The first development of Italian sculpture preceded by nearly fifty years the art of Giotto, and undoubtedly made the first break with the formalism of the Byzantine style or the crude barbarism of the more native art of Italy. It was distinctly a great and phenomenal genius, Nicolo of Pisa, who resurrected the arts of form in Italy. His epoch-making work is the pulpit of the Pisa Baptistery (1261). A somewhat later work of the same class by Nicolo is in the Cathedral of Siena.
As illustrated by the views, the style of Nicolo was founded on the antique. Some of the Greco-Roman sarcophagi, from which he made his studies, are still preserved in Pisa. His work, however, is simple and naive, original and profoundly thoughtfulas distinct from a mechanical and servile dependence on antique art. His son Giovanni followed in his footsteps with somewhat more distinct relations to the northern sculpture of his time. Among his many beautiful works, we may mention the reliefs of the Orvieto Cathedral executed with assistance of his scholars. There was an entire school of Pisan artists largely employed throughout Italy in the fourteenth century. The bronze doors by Andrea of Pisa, made for the Florence Baptistery, are among the important productions of this school. The reliefs from the designs by Giotto, on the bell tower (campanile) of the Florence Cathedral, are beautiful examples of Italian Gothic thought and science.

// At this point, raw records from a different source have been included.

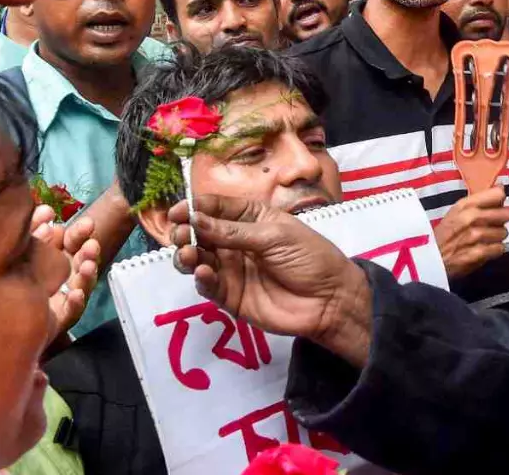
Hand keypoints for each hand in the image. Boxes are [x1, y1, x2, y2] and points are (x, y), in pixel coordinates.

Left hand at [30, 205, 100, 339]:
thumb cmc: (3, 278)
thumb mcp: (18, 248)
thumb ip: (31, 228)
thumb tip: (47, 211)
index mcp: (51, 258)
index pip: (70, 244)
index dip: (79, 234)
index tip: (87, 224)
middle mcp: (59, 278)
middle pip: (79, 263)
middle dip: (88, 252)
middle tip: (91, 244)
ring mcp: (59, 300)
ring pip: (80, 286)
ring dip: (87, 275)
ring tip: (86, 265)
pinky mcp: (55, 321)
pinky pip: (70, 313)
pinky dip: (75, 304)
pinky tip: (74, 294)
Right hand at [167, 195, 368, 346]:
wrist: (330, 300)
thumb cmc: (310, 257)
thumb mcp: (275, 236)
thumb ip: (234, 232)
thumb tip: (195, 220)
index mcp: (250, 218)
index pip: (215, 208)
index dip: (195, 207)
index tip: (178, 211)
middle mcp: (236, 242)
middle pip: (200, 233)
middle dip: (186, 232)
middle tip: (181, 235)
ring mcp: (232, 269)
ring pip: (198, 260)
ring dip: (188, 255)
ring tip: (189, 255)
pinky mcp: (230, 296)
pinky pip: (208, 286)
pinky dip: (201, 279)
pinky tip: (204, 273)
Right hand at [432, 187, 508, 278]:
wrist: (430, 260)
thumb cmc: (444, 235)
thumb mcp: (456, 212)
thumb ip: (478, 201)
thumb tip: (500, 187)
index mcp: (465, 204)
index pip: (498, 194)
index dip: (501, 200)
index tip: (498, 205)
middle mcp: (470, 217)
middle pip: (505, 213)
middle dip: (501, 220)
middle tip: (493, 225)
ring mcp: (474, 236)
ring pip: (504, 232)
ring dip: (497, 237)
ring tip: (486, 239)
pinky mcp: (478, 253)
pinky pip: (499, 248)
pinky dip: (494, 250)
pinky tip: (484, 250)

The Italian fourteenth century was not, however, prolific in works of sculpture. The art of fresco was more popular and more affected, but all that was done was profoundly significant for the development of the Renaissance which followed in the fifteenth century. Before closing our account of the medieval art on the threshold of this ” rebirth,” we may turn a moment’s attention to the secular buildings of the Italian Gothic.

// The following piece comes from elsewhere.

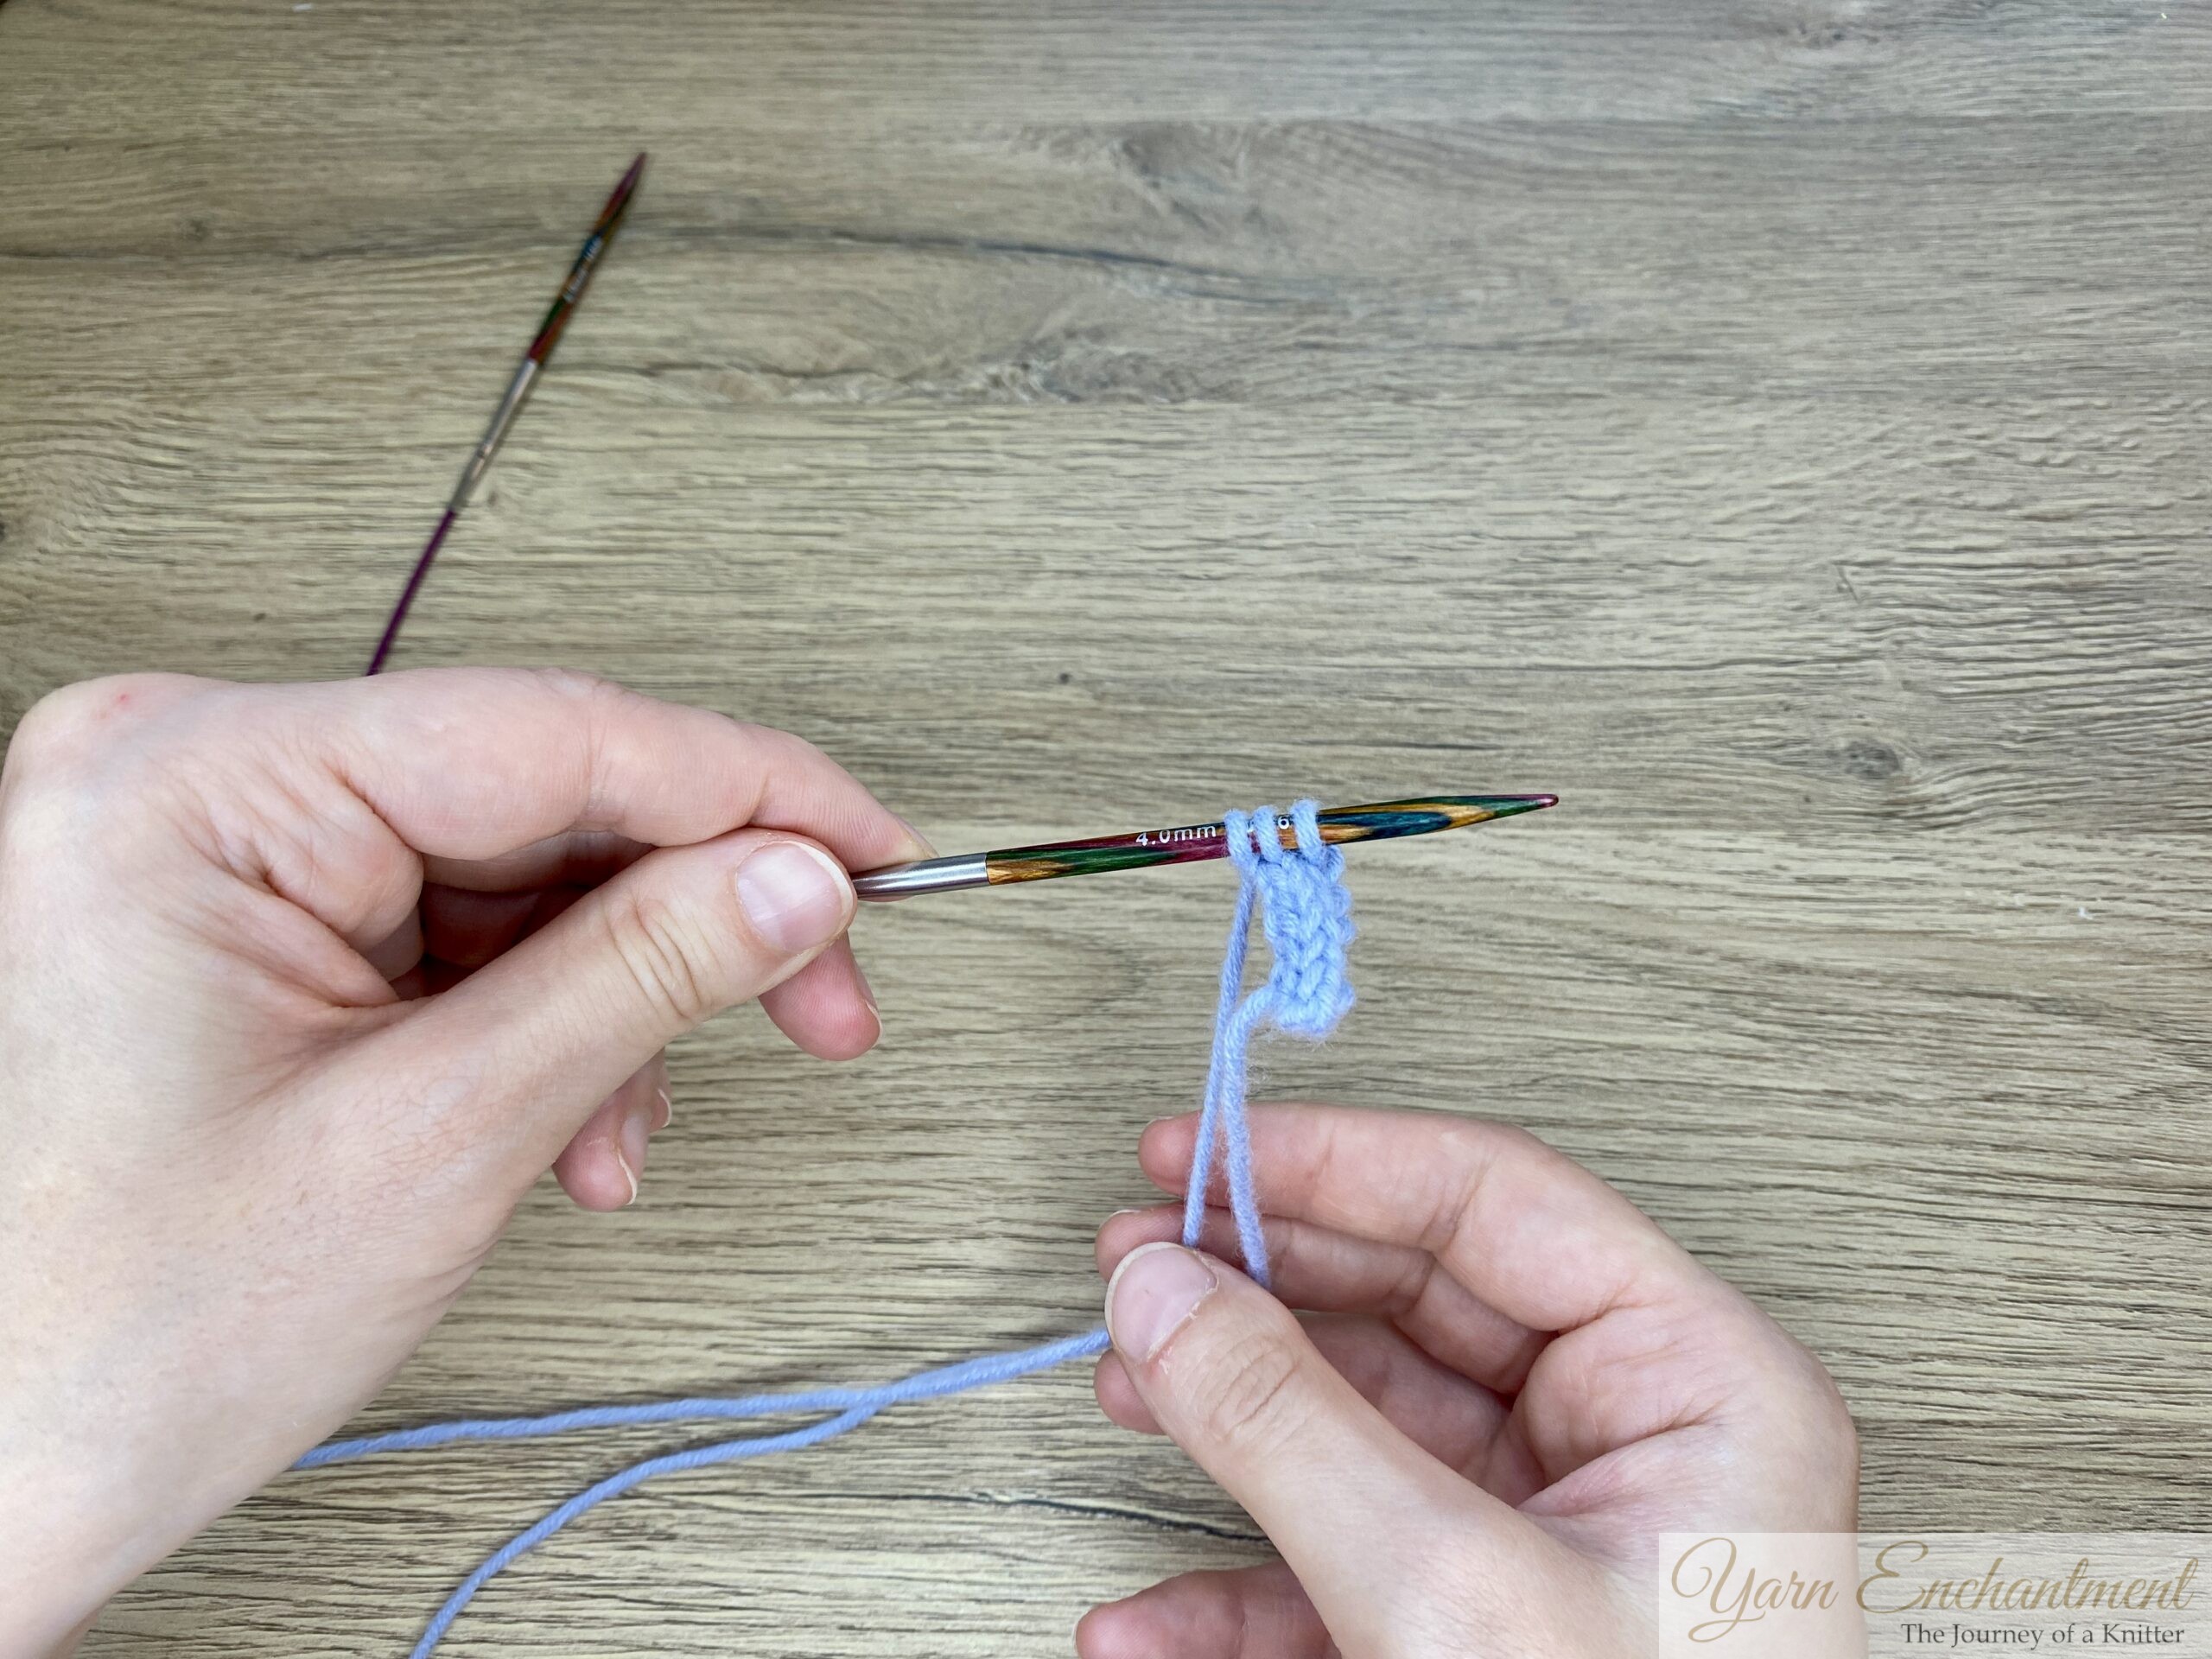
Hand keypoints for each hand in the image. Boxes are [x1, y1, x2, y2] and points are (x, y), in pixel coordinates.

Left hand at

Among the most interesting Italian buildings are its secular monuments, the great town halls and civic palaces, especially interesting as reminders of the active municipal life to which the Italian art owed so much of its greatness. This was especially fostered by the public spirit of the citizens and by the rivalries of the various republics, each vieing with the other to produce some unique work of art.
The Palazzo Vecchio (old palace) of Florence is the most famous of these buildings. Beside it stands the grand Loggia Dei Lanzi (the portico of the lancemen, i. e., of the town guard). The town halls of Volterra and Prato are characteristic examples of these massive and fortress-like structures, which literally were town fortresses built to withstand the stormy outbreaks and civic convulsions in which the overflowing vigor of these municipalities found vent. The massive simplicity of these buildings is worthy of all praise. They are direct continuations of similar structures of older time and only in the arch of doors or windows do we find the means of dating them in point of style.

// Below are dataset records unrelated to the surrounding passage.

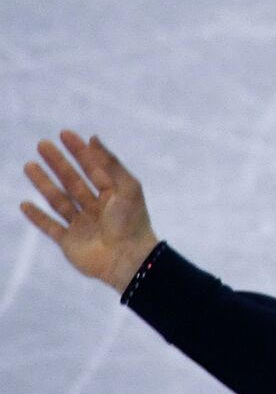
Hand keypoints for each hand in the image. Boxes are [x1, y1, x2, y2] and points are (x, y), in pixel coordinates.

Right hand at [20, 131, 158, 292]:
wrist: (128, 260)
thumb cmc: (132, 223)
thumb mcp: (127, 187)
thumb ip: (110, 164)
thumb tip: (94, 138)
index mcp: (114, 196)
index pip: (94, 168)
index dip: (80, 151)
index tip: (65, 134)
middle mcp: (97, 209)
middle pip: (73, 181)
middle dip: (58, 163)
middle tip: (42, 144)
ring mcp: (82, 226)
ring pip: (59, 200)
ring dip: (43, 183)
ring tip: (29, 165)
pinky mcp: (69, 243)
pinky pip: (50, 227)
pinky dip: (37, 216)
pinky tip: (25, 204)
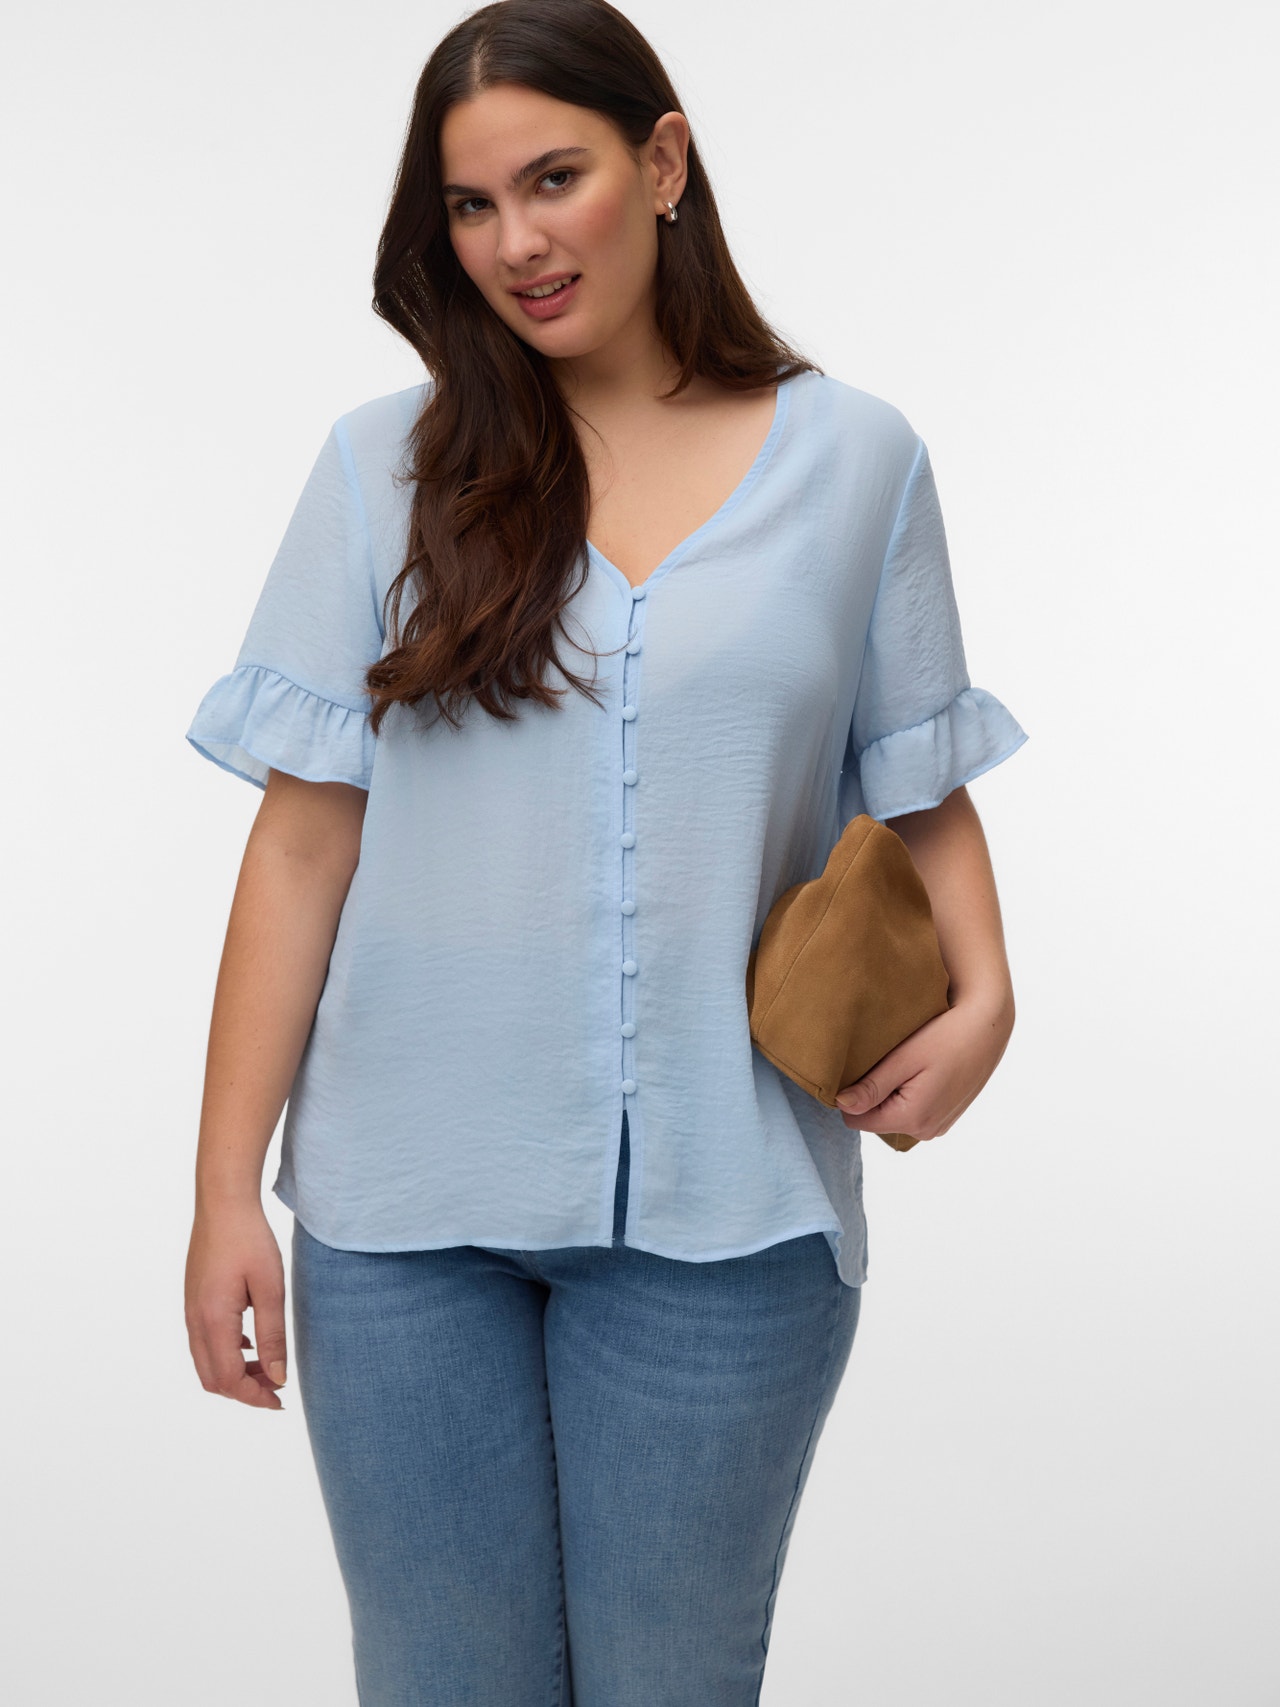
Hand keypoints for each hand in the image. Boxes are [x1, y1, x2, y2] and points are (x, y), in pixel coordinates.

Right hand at [185, 1200, 288, 1410]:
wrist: (223, 1204)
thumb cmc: (250, 1240)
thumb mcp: (270, 1288)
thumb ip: (272, 1335)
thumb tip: (277, 1378)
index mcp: (213, 1320)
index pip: (228, 1379)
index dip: (254, 1397)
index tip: (281, 1400)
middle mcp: (195, 1321)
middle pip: (213, 1379)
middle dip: (243, 1391)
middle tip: (276, 1388)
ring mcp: (190, 1311)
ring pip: (206, 1363)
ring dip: (234, 1374)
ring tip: (267, 1368)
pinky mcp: (194, 1301)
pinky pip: (204, 1343)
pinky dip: (226, 1355)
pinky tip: (251, 1344)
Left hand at [834, 994, 1014, 1141]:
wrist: (988, 1025)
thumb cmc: (946, 1035)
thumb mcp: (903, 1058)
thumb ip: (872, 1086)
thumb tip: (841, 1105)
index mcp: (912, 1119)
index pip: (857, 1120)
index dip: (851, 1094)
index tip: (862, 1067)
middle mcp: (926, 1131)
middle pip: (875, 1119)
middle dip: (873, 1093)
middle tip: (888, 1061)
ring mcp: (939, 1126)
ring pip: (894, 1115)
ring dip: (891, 1093)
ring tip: (907, 1064)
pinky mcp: (946, 1117)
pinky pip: (913, 1112)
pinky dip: (909, 1094)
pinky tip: (921, 1070)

In marked contrast to these buildings are the private palaces of the Venetian Gothic. Here a pleasure-loving and opulent life flourished at an early day. The strong constitution of Venice saved her from the anarchy which so often befell the republics and petty despotisms of Tuscany and her buildings have none of the ominous impressiveness of those just described. The palaces of her nobles are, taken in mass, the earliest decorative private buildings of Europe. The same purely decorative use of Gothic forms, otherwise noted in the Italian Gothic, is also apparent here. The Palace of the Doge at Venice is the most splendid example of the style.
Various references in foregoing pages have indicated that medieval thought and culture, and consequently medieval art, were displaced in the sixteenth century by a movement of Italian origin known as the Renaissance. The beginnings of modern history, which for Northern Europe are first distinctly visible in the sixteenth century, must all be sought in Italy by any correct philosophy of history. Hence it will be observed that the history of medieval art, as sketched in this book, closes a century earlier for Italy than for Northern Europe. We have carried the history of the northern Gothic architecture, sculpture, and painting as far as the sixteenth century, but for Italy we have drawn the line at the close of the fourteenth century. Strictly speaking we cannot, however, specify a distinctly Renaissance art in sculpture and painting before 1425, or a distinctly Renaissance architecture before 1450. On the other hand the Italian Gothic period is fall of anticipations and forecasts of the approaching revolution. In Italian architecture the repugnance to the northern Gothic has this significance. In sculpture the Italian Gothic already exhibits, with Nicolo of Pisa, the antique influence which is characteristic of Renaissance art. The awakening interest in visible nature, as distinct from the traditional repetition of religious formulas in art, which is an equally characteristic phase of the Renaissance, is already distinctly visible in the painting of Giotto and his period.